RECORDS TO USE
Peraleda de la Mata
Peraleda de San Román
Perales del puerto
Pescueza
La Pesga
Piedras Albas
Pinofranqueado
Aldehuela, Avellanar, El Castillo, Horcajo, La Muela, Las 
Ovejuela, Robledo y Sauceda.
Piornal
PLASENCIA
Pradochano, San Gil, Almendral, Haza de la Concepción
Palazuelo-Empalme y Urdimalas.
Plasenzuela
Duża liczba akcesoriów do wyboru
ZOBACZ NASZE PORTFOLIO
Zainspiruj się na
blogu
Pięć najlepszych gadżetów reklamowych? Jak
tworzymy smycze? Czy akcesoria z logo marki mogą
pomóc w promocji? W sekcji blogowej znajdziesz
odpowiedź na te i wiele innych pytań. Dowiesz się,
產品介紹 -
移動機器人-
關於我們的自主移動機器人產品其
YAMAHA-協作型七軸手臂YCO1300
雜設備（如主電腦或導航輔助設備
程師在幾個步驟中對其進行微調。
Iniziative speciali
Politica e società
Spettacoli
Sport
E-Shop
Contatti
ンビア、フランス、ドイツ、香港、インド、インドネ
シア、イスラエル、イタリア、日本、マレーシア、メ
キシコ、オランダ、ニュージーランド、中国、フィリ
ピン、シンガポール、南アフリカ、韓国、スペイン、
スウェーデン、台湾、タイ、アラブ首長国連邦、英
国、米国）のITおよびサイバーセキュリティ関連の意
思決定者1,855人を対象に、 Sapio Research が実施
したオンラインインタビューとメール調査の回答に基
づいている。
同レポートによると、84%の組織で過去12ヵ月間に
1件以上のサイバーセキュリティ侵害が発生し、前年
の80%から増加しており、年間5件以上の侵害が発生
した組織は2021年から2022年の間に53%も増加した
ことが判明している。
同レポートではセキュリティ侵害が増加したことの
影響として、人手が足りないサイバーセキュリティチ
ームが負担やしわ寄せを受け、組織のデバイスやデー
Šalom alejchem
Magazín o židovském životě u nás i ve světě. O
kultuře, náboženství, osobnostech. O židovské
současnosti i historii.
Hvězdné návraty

WORK ITEM
The required output is the line holding "した組織は2021年から2022年の間に53%も増加した" plus every line after it in the data, reproduced exactly.

RESPONSE
した組織は2021年から2022年の間に53%も増加した
ことが判明している。
同レポートではセキュリティ侵害が増加したことの
影響として、人手が足りないサイバーセキュリティチ
ームが負担やしわ寄せを受け、組織のデバイスやデー
Šalom alejchem
Magazín o židovském životě u nás i ve světě. O
kultuře, náboženství, osobnostech. O židovské
současnosti i historii.
Hvězdné návraty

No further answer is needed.